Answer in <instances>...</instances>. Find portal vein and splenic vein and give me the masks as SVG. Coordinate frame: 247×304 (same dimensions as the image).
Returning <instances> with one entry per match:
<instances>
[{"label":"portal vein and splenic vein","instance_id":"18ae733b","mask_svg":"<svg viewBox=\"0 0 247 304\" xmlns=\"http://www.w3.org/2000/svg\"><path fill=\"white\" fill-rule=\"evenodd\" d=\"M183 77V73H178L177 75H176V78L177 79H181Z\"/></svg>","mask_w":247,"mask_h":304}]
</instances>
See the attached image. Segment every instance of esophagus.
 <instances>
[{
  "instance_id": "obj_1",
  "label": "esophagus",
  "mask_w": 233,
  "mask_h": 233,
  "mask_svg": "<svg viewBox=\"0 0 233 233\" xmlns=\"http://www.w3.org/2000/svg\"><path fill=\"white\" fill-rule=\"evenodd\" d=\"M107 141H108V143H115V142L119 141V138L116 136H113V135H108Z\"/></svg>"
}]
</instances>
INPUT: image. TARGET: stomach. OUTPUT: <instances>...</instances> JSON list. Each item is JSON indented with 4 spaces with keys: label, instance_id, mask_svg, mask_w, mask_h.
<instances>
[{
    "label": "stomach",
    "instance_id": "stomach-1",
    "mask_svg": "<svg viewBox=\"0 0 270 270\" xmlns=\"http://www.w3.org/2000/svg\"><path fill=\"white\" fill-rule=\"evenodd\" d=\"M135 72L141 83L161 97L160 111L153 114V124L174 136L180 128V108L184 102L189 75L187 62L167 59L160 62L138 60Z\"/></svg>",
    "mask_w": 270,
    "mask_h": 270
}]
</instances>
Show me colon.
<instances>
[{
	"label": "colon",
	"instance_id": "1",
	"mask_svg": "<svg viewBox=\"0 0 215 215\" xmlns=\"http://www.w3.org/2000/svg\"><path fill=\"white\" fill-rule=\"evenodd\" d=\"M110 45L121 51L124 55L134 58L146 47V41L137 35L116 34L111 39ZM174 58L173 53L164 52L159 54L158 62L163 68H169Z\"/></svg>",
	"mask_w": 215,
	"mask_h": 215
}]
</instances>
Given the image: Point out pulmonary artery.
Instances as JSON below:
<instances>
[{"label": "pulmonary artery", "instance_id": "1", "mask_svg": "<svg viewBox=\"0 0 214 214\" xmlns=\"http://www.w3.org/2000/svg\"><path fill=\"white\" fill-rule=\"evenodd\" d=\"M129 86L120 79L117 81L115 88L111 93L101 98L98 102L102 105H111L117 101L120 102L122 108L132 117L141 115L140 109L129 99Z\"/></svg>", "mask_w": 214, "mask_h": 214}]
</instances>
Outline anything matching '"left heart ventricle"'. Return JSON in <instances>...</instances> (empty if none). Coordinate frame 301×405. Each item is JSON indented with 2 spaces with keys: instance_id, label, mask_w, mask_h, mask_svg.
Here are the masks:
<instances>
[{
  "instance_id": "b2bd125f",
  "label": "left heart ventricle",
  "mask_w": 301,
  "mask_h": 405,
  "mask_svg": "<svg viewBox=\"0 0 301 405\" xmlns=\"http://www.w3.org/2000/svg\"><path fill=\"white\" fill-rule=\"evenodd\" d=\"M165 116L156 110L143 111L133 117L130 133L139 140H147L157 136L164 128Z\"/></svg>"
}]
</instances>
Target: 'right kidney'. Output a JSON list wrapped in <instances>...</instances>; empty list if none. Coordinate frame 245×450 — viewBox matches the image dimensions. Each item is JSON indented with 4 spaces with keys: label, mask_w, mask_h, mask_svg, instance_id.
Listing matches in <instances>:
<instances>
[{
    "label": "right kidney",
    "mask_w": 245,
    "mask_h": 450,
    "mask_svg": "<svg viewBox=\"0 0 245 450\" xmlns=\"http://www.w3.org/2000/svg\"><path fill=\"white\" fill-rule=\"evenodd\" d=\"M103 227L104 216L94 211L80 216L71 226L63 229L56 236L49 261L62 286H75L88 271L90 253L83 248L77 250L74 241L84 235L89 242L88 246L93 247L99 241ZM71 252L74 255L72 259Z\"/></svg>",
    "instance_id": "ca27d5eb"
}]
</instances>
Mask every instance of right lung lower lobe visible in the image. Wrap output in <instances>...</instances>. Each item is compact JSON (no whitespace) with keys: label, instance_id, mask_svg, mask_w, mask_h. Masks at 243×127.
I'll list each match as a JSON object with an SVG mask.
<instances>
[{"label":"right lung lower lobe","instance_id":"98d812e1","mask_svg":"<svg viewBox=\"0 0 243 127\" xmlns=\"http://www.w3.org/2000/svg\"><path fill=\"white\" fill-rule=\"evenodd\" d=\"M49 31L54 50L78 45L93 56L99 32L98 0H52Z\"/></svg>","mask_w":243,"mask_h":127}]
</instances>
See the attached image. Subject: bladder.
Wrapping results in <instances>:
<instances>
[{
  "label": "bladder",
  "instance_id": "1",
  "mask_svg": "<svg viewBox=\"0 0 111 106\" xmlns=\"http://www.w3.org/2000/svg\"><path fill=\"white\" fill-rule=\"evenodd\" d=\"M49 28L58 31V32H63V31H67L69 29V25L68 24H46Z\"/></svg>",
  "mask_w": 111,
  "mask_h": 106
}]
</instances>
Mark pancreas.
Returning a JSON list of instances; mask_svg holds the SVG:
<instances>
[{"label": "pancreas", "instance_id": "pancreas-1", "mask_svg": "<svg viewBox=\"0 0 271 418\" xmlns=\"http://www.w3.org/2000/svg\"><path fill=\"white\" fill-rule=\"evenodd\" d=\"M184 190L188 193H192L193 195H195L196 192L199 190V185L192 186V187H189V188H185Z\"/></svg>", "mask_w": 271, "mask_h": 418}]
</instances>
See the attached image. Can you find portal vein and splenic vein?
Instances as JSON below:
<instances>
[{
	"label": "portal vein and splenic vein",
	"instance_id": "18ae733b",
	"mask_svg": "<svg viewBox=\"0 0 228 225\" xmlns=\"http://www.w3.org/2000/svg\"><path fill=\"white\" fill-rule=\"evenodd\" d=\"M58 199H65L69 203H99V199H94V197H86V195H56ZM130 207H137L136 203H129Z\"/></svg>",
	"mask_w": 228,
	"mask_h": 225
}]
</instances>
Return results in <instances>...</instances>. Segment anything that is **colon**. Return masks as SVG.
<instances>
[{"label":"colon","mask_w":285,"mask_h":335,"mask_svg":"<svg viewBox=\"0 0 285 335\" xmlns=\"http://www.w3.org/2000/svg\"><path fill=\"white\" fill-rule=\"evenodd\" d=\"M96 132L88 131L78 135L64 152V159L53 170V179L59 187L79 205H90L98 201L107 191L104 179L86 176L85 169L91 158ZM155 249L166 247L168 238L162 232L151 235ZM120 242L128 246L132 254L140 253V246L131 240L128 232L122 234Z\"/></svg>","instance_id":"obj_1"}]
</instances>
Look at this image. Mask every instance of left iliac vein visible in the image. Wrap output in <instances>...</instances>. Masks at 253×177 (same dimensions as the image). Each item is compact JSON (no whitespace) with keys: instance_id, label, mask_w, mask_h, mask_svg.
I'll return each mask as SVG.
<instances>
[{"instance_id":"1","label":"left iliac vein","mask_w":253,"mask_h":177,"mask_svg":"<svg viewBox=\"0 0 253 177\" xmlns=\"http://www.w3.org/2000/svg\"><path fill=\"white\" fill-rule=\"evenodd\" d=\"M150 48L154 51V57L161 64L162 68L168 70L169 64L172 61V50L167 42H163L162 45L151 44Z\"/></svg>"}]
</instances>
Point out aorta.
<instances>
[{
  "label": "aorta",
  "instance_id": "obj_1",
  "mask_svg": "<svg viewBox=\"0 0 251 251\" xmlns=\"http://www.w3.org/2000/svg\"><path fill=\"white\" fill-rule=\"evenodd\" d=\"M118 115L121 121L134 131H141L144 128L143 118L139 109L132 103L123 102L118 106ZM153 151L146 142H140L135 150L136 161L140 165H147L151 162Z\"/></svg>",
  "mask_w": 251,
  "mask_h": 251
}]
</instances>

-- WRITTEN EXERCISE --
How many lines in the records above contain the string "kidney"? Reply with the number only.

-- ANSWER TO THIS PROBLEM --
2